Document text:
Or, as Jandila put it:
- Model-based system: Figure out what's going on, and what actions maximize returns, and do them.
- Model-free system: Do the thingy that worked before again!
- Pavlovian system: Avoid the unpleasant thing and go to the pleasant thing. Repeat as necessary.
In short:
We have described three systems that are involved in making choices. Even in the case that they share a single, Platonic, utility function for outcomes, the choices they express can be quite different. The model-based controller comes closest to being Platonically appropriate... The choices of the model-free controller can depart from current utilities because it has learned or cached a set of values that may no longer be correct. Pavlovian choices, though determined over the course of evolution to be appropriate, can turn out to be instrumentally catastrophic in any given experimental domain...
[Having multiple systems that calculate value] is [one way] of addressing the complexities mentioned, but can lead to clashes between Platonic utility and choice. Further, model-free and Pavlovian choices can themselves be inconsistent with their own utilities.
We don't yet know how choice results from the inputs of these three systems, nor how the systems might interact before they deliver their value calculations to the final choice circuit, nor whether the model-based system really uses anything like a coherent utility function. But it looks like the human might have a "hidden" utility function that would reveal itself if it wasn't also using the computationally cheaper model-free and Pavlovian systems to help determine choice.

Aim of the exercise: Pick up the passage on the three systems behind human choice after its final sentence and continue it.

Data extract:
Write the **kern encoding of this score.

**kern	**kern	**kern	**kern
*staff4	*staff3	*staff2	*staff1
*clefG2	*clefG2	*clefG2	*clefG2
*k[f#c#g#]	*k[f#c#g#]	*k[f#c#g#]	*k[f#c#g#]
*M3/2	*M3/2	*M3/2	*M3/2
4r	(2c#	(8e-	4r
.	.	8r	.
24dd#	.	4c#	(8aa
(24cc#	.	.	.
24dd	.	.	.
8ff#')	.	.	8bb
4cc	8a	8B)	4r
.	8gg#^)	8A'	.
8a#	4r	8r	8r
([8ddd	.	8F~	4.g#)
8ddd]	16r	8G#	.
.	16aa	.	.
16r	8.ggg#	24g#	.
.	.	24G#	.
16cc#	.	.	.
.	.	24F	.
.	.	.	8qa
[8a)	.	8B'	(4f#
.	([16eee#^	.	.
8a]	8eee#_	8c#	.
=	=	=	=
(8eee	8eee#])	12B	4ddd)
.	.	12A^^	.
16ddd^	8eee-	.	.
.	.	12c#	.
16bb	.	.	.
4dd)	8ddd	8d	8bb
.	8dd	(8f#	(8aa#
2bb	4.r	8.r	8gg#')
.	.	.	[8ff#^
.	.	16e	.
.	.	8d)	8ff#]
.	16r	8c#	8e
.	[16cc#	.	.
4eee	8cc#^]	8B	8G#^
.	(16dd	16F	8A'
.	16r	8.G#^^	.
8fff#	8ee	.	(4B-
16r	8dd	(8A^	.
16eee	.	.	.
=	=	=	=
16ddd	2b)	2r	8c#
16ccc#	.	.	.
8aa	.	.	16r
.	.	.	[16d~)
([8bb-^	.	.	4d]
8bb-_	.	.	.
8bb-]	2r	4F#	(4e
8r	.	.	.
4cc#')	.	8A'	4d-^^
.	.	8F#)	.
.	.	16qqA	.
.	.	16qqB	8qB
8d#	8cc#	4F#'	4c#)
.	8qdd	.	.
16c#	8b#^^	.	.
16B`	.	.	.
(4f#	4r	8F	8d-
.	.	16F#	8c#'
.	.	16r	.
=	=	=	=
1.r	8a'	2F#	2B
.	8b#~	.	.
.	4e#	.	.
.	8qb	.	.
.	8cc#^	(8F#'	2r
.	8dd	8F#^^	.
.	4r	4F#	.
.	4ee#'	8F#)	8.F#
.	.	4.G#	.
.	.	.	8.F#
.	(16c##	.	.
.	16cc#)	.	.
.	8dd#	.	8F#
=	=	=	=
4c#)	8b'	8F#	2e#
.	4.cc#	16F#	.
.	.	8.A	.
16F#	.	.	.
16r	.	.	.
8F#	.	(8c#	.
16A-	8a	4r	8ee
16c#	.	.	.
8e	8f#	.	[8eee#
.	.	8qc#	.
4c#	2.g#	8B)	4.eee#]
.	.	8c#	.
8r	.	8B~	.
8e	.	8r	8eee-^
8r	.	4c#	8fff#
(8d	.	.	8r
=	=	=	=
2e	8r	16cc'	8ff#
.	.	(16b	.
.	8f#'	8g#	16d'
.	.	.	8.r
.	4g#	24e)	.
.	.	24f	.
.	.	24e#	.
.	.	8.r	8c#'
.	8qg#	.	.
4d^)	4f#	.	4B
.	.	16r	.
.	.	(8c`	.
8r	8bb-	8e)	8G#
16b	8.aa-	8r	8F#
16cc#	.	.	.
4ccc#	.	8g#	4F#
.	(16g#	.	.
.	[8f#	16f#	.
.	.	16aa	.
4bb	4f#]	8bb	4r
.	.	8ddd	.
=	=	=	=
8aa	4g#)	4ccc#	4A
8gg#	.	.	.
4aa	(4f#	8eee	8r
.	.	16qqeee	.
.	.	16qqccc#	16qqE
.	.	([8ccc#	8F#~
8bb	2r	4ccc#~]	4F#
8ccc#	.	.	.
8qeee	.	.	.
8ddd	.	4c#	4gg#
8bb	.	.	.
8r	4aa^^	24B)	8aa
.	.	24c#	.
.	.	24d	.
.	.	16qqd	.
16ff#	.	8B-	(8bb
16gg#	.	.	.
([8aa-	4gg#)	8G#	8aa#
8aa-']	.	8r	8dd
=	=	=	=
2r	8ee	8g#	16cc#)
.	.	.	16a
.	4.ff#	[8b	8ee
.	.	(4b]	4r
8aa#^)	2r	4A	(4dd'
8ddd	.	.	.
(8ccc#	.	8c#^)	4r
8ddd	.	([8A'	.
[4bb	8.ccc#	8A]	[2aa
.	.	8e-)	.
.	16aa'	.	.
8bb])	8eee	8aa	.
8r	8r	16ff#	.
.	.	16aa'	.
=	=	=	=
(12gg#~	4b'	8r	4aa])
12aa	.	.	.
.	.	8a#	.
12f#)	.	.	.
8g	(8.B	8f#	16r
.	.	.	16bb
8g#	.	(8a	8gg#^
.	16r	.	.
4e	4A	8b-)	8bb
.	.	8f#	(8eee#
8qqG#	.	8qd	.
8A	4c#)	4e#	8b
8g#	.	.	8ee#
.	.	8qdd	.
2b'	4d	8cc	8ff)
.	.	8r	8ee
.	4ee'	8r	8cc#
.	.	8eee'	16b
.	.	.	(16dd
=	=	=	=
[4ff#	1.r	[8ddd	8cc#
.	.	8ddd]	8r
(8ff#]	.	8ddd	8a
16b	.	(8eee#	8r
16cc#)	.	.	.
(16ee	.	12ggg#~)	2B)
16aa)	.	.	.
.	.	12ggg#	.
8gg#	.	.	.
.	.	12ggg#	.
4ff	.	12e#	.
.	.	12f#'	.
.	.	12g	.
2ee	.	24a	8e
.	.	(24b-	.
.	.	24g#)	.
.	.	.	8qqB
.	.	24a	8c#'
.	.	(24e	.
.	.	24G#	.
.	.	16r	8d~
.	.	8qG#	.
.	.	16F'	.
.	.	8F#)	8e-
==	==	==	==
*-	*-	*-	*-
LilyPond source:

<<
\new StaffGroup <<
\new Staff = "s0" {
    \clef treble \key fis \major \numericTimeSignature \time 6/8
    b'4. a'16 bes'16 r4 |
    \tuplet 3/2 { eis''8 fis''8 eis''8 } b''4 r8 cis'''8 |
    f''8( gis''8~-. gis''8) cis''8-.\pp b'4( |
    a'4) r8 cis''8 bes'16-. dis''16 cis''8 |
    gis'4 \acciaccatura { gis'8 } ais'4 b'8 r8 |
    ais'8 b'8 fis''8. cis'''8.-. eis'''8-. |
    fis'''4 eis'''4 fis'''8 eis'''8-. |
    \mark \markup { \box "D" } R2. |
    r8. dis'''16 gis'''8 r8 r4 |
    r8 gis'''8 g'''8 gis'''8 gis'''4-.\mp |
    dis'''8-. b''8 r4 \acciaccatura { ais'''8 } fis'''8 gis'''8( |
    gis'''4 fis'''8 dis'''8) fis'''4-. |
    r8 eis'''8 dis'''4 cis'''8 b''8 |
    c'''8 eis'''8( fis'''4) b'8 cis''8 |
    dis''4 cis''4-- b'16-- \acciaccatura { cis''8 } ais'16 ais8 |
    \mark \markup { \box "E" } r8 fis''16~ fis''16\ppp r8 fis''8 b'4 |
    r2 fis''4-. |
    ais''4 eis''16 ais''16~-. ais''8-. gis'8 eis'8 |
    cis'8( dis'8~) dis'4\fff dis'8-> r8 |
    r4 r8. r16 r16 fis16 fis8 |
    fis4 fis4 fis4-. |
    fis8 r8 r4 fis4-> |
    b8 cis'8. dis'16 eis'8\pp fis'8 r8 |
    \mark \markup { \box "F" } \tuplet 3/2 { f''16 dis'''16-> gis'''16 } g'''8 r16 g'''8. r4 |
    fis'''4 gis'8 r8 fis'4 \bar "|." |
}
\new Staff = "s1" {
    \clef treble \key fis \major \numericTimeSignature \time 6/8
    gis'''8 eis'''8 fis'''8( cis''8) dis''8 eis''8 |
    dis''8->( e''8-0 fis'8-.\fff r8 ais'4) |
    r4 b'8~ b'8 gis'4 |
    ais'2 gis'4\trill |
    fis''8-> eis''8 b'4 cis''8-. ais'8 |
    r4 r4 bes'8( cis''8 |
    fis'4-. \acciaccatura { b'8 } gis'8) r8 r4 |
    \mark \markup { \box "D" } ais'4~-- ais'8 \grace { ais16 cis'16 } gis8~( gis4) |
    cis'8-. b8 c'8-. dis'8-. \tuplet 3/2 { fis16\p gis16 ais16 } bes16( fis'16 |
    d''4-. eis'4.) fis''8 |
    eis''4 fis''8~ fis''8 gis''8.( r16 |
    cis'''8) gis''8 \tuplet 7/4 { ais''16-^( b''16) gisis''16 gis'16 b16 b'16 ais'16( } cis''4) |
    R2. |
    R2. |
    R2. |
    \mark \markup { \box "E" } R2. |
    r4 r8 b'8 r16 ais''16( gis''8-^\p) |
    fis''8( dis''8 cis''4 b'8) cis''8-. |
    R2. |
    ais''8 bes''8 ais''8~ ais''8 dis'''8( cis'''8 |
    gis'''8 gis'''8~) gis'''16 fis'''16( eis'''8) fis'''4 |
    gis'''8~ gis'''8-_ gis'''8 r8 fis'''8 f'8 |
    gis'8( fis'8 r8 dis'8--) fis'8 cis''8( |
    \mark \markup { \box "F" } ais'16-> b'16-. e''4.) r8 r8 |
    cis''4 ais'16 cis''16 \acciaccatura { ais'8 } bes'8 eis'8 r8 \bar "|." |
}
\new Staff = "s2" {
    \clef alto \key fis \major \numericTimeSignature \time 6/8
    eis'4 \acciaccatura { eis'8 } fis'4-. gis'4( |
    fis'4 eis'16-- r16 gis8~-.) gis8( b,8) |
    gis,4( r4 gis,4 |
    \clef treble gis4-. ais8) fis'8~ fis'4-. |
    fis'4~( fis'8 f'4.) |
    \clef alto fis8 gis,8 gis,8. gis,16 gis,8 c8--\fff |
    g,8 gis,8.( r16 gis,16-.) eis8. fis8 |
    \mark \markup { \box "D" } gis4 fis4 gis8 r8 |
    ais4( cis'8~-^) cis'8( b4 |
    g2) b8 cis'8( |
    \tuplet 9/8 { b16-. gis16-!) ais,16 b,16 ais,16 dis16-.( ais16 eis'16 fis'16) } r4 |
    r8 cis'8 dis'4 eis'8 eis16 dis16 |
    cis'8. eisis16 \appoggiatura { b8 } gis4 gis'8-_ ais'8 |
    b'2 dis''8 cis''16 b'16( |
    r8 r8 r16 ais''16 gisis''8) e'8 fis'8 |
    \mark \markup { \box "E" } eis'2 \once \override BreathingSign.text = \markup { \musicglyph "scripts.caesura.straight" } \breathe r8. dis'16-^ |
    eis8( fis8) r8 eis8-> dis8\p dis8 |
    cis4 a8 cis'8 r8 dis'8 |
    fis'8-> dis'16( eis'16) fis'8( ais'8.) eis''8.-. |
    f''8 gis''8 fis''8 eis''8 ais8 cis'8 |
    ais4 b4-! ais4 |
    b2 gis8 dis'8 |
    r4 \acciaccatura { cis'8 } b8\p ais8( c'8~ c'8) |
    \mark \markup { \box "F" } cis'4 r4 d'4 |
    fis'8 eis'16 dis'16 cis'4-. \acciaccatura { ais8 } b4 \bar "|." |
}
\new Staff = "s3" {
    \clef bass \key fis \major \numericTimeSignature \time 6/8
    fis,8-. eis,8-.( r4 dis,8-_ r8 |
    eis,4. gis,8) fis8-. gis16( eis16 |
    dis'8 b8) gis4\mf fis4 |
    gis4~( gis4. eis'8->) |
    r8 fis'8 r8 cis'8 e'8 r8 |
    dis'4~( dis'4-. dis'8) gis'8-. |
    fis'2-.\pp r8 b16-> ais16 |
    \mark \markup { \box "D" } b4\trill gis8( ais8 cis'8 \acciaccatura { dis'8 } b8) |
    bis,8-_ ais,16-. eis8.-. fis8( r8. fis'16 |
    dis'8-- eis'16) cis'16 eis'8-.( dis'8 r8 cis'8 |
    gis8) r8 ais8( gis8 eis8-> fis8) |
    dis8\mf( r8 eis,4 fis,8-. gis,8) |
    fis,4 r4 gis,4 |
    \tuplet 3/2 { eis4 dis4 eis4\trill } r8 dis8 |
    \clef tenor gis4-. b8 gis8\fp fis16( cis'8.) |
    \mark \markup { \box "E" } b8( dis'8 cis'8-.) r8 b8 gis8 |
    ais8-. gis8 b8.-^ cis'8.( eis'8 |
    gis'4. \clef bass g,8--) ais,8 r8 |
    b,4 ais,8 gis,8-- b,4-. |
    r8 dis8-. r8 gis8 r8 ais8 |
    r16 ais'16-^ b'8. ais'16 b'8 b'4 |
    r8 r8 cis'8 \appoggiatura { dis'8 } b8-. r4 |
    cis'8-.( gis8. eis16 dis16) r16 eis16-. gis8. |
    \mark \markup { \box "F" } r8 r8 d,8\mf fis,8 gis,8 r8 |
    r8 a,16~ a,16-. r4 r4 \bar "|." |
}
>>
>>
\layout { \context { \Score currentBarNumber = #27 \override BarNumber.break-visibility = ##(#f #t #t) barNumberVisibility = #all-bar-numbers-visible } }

Response area:
At a glance, it seems that upon reflection I might embrace an extrapolation of the model-based system's preferences as representing "my values," and I would reject the outputs of the model-free and Pavlovian systems as the outputs of dumb systems that evolved for their computational simplicity, and can be seen as ways of trying to approximate the full power of a model-based system responsible for goal-directed behavior.
On the other hand, as Eliezer points out, perhaps we ought to be suspicious of this, because "it sounds like the correct answer ought to be to just keep the part with the coherent utility function in CEV which would make it way easier, but then someone's going to jump up and say: 'Ha ha! Love and friendship were actually in the other two!'"
Unfortunately, it's too early to tell whether these results will be useful for CEV. But it's a little promising. This is the kind of thing that sometimes happens when you hack away at the edges of hard problems. This is also a repeat of the lesson that "you can often out-pace most philosophers simply by reading what today's leading scientists have to say about a given topic instead of reading what philosophers say about it."
(For pointers to the relevant experimental data, and for an explanation of the mathematical role of each valuation system in the brain's reinforcement learning system, see Dayan (2011). All quotes in this post are from that chapter, except for the last one.)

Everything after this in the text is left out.